(Passage to read begins)

For me personally, I wanted to make sure that Aaron and I had the ability to explore each other sexually, intellectually, and not have too much of the caregiving aspect of my life intrude upon our relationship. However, I believe I was in a unique situation where I was able to do this, but so many folks are not.

Let me explain. I had the resources to have live-in caregivers and have a beyond overly supportive mom who helped me along the way. When I would invite a gentleman caller up to my bedroom I would, with the help of my caregivers and mom, be laid out in beautiful lingerie with my catheter taped my leg so as not to intimidate them with a bag flailing about on my leg, I would be out of my wheelchair so the guys wouldn’t have to see the “not so pretty” process I go through with getting in bed, taking off my pants, my catheter, my socks, etc.

I was afforded the opportunity to allow a man to get to know me first and slowly introduce them to the ins and outs of the “ugly,” for lack of a better word, of spinal cord injury. I am a naturally curious and outgoing person, and most people who meet me are always seemingly amazed at how confident and determined I am. What they don’t realize is I spent five years completely shut in from the idea of romance, overweight, had no self-confidence in my appearance anymore as I used to get any guy wanted before the accident, and I’ve given up on even trying. I’m not quite sure what changed five years later to push me to say “screw it!”

Over time, and I mean very slowly over time, I introduced him to the catheter, the bowel program, dressing me, etc. Honestly, he didn’t think it was a big deal because he learned to love me for me and realized that it was just part of my life he was going to have to deal with if he wanted to be with me. I was mortified and embarrassed because I didn’t want a man that I was intimate with help me go to the bathroom, roll me in bed, make sure I didn’t have pressure sores on my butt, etc. As I’ve written about before, our romance transformed over time, but a lot of things at the fall in the place before this could happen.

(Passage to read ends)
(Information shown begins)

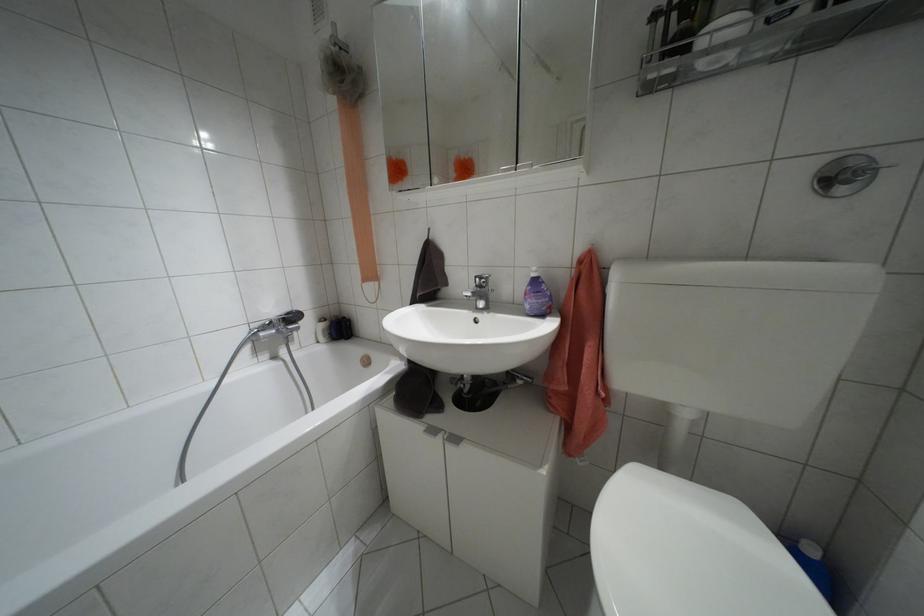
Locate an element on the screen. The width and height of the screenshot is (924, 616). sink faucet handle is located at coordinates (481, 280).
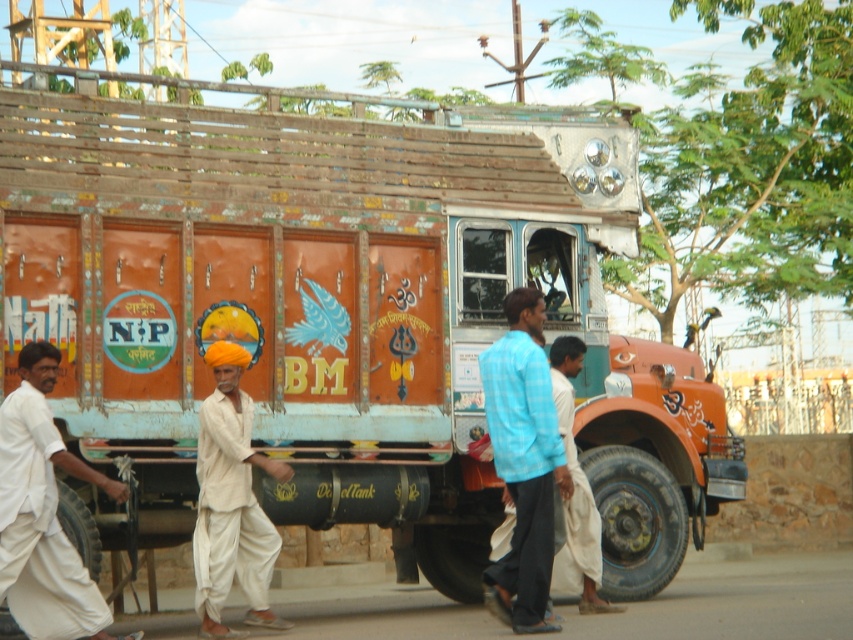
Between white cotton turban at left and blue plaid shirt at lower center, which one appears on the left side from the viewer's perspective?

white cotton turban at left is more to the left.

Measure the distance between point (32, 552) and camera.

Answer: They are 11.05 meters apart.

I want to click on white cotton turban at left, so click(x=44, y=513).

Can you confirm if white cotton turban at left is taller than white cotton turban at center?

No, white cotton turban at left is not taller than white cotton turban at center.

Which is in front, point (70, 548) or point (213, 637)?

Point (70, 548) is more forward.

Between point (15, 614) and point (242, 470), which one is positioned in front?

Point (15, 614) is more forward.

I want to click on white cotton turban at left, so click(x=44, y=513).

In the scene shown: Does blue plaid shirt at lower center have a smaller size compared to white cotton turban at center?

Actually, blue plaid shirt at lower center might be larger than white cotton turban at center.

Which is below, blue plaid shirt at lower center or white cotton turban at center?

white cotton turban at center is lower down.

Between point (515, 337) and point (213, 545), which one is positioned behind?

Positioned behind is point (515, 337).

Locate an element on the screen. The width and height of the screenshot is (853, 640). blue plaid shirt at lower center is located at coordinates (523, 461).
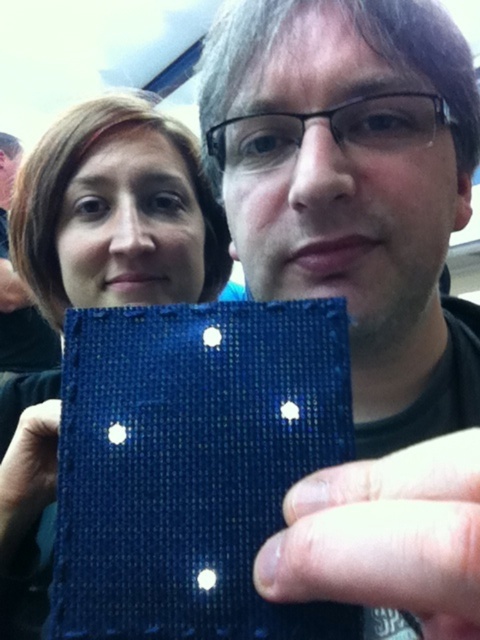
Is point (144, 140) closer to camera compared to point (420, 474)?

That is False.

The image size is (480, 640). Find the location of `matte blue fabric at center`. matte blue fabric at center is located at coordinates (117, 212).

(Information shown ends)

- **Your task**: From the passage about dating after a spinal cord injury, pull out everything from "For me personally, I" down to "my socks, etc.". Rely only on the passage about dating after a spinal cord injury, not on the records.

- **Output**:
For me personally, I wanted to make sure that Aaron and I had the ability to explore each other sexually, intellectually, and not have too much of the caregiving aspect of my life intrude upon our relationship. However, I believe I was in a unique situation where I was able to do this, but so many folks are not.

Let me explain. I had the resources to have live-in caregivers and have a beyond overly supportive mom who helped me along the way. When I would invite a gentleman caller up to my bedroom I would, with the help of my caregivers and mom, be laid out in beautiful lingerie with my catheter taped my leg so as not to intimidate them with a bag flailing about on my leg, I would be out of my wheelchair so the guys wouldn’t have to see the “not so pretty” process I go through with getting in bed, taking off my pants, my catheter, my socks, etc.